Wednesday, September 8, 2021

Hail the Conquering Hero

Hail the Conquering Hero (Preston Sturges, 1944) You can take "Semper Fi" just a little too far sometimes. Small-town schnook Woodrow Lafayette Pershing Truesmith (Eddie Bracken) is drinking alone in a bar. Washed out of his beloved Marine Corps for chronic hay fever, he's been working in a San Diego shipyard ever since and writing letters, full of fiction, to his Mom, a Marine widow, that he's fighting overseas. He spots a group of jarheads (led by Sturges regular William Demarest) trying to buy a communal beer with 15¢ between 'em, and buys them a round.

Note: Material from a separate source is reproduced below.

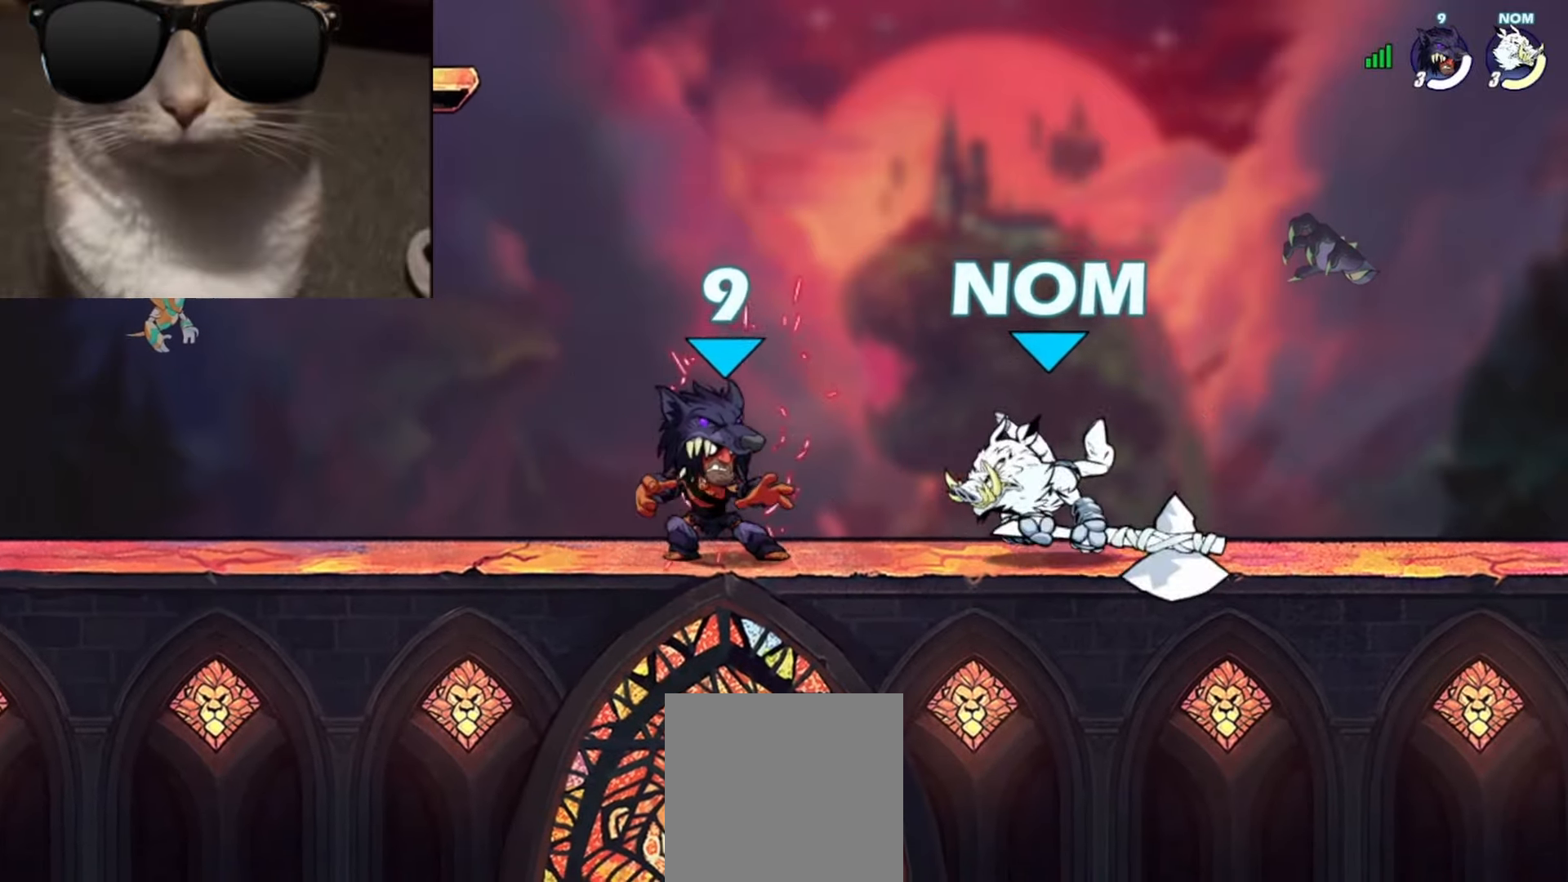
{"buttons": ["A"], "left_stick": "right", "events": [[17, "A", "down"], [17, "R1", "down"], [67, "left_stick", "left"], [83, "R1", "up"], [100, "A", "up"], [217, "left_stick", "up"], [233, "R1", "down"], [317, "R1", "up"], [450, "A", "down"], [467, "left_stick", "right"]]}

When they hear his tale of woe and subterfuge, the Marines take sympathetic pity on Woodrow, and concoct a story that reads like an invasion plan. Just back from Guadalcanal, they pin their medals on the kid, insist on escorting him home, and make up a cock-and-bull story about him being a hero. Anything for dear ol' Mom. But, as things tend to do in Sturges comedies, things accelerate in a dither of cross-purposes and crushed dialogue. Caught up in the manufactured patriotic fervor, the whole town sings Woodrow's praises, the bank forgiving Mom's mortgage and nominating him for Mayor (with the election only two days away!). Woodrow's genuinely appalled, but the Marines are steadfast in seeing Woodrow's dreams come true, no matter how much he protests, no matter how much he whines. No matter how much guilt he feels.
It took some guts for Sturges to make a story about blind hero-worship and unquestioning patriotic fervor during war-time (it would be controversial today and must have been even more so during the time of its release during the second World War), but emboldened by a basic cynicism (and his typical questioning of tropes), Sturges does a strafing run on a veritable gallery of targets (with the military even cooperating with the filming!) Sturges takes pot-shots at bankers, small-town in-bred politicians and the insanity of mob-rule, yet still manages to make a fairly sunny picture with a lot of laughs and a hero who's anything but.
Part of the charm of Hail the Conquering Hero is Truesmith as played by Eddie Bracken. Not much to look at, kinda dumpy with a nose that follows the slope of his fore-head without benefit of eyebrow ridges, Bracken has the same voice and manner of Mickey Rooney, a ferocity of energy and a quick way of delivering lines with maximum inflection. That he spends the entire movie frustrated, bitter and cynical doesn't lessen his appeal one jot, which is, frankly, amazing—it's something even James Stewart couldn't pull off in The Philadelphia Story (despite winning the Oscar for it).
Hail, the Conquering Hero has a couple Pacific Northwest connections: the ingenue is played by Ella Raines, who was born in the little town of Snoqualmie Falls, Washington, and is something of a noir icon for her titular role in "Phantom Lady"; and one of the Marines is played by a mug with a mushed-in face named Freddie Steele.
 
Steele was a professional middleweight boxer in the Pacific Northwest with an astounding record of wins-losses and draws of 125-5-11. Noted for his pile-driver punches, he was known as "The Tacoma Assassin," before a punch broke his breast-bone (ouch!) and he gave up the ring for the movies. He ran a legendary restaurant in Westport for many years, and his role as the one Marine who thinks that Trueblood may not deserve the false-god praise he gets is the most satisfying of the emotional through-lines in Hail, the Conquering Hero.